Pendapat ini tentu dipandang sebelah mata oleh sebagian orang, mengingat Timur
Tengah begitu kaya akan sumber daya minyak dan Amerika membutuhkan pasokan
tersebut untuk industrinya. Hal ini terlihat jelas ketika Amerika Serikat mulai
berusaha menjatuhkan Iran dengan menyebarkan isu dugaan pengembagan nuklir
dan perlindungan teroris. Geopolitics of oils Amerika pada akhirnya juga
menitikberatkan posisi Pakistan dan Afghanistan setelah pemerintah negara-negara
Timur Tengah ini menyepakati pembangunan pipa gas yang melewati Iran-
Afghanistan-Pakistan-India (Anon, 2005 dalam artio.net diakses pada 10 April 2013).

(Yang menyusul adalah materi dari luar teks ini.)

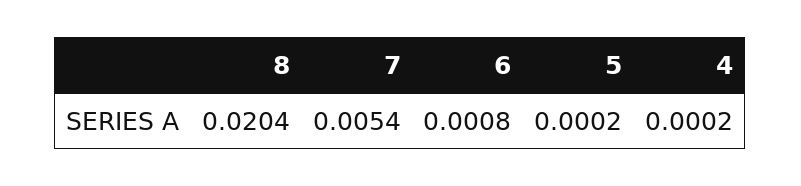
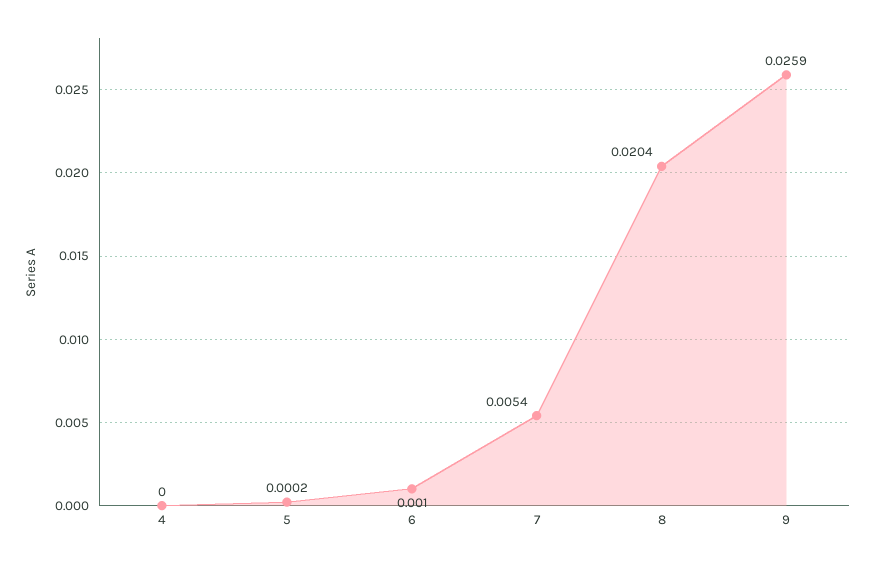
  {
    "8": 0.0204,
    "7": 0.0054,
-   "6": 0.0008,
+   "6": 0.001,
    "5": 0.0002,
-   "4": 0.0002
+   "4": 0,
+   "9": 0.0259
  }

Dalam mengahadapi geopolitiknya yang cukup rumit ini, penulis memperhatikan


bahwa Amerika Serikat nampak memberlakukan strategi intervensi sebagai bentuk
Stick and Carrot, dimana akhirnya memberikan pilihan makanan atau hukuman,
untuk memperkuat posisi Amerika sebagai hegemon sekaligus polisi dunia. Selain
itu juga, Amerika terus meningkatkan kewaspadaannya dengan membentuk
perjanjian seperti Proliferation Security Initiative (PSI) dan terus menggaungkan War
on Terrorism demi mendapatkan dukungan internasional. Dalam melancarkan
strateginya, penulis berpendapat bahwa tantangan yang dihadapi oleh Amerika
adalah rivalnya sendiri, yakni Iran, dimana bukti proliferasi nuklir tidak
diketemukan, sehingga rezim pemerintahan Iran yang tidak bersahabat dengan
Amerika ini tidak dapat dilengserkan sebagaimana Irak. Oleh karenanya, hingga
saat ini masih dapat kita lihat usaha Amerika untuk mengganti pemerintahan Iran
agar tunduk pada Amerika.

Dari penjabaran di atas, dapat disimpulkan bahwa geopolitik dan geostrategi yang
dikembangkan oleh Amerika Serikat tidak jauh bergeser dari sektor ekonomi, politik
dan keamanan. Baik di Timur Tengah maupun di Asia Timur, Amerika menerapkan
strategi politik dan ekonomi untuk mengamankan geopolitiknya. Namun,
penerapan strategi tersebut tentu tidak semulus yang dibayangkan. Di kedua
kawasan ini, Amerika menghadapi banyak tantangan yang akan mempertaruhkan
posisinya sebagai hegemon dan hubungannya dengan mitra kerjasamanya, seperti
keberpihakan ekonomi politik dan keberadaan negara yang belum sejalan dengan
Amerika itu sendiri.

Penulis berpendapat bahwa selama ini, Amerika Serikat terkesan selalu memiliki
ambisi yang berlebihan. Kasus intervensi dan invasi di Timur Tengah adalah bukti
nyata bahwa Amerika Serikat justru menyimpang dari prinsip Liberal yang
senatiasa disanjungnya, yakni kebebasan individu dan perdamaian tanpa kekerasan.
Pemaksaan paham Liberal untuk mengamankan geopolitiknya terhadap suatu
kawasan mengingkari paham Liberal itu sendiri. Seharusnya, Amerika Serikat
dalam kepentingan geopolitiknya di Timur Tengah dapat lebih halus, dengan cara
diplomasi atau peningkatan kerjasama ekonomi politik misalnya. Sehingga, tidak
perlu ada kontak militer yang justru akan menimbulkan sikap Anti-Amerika.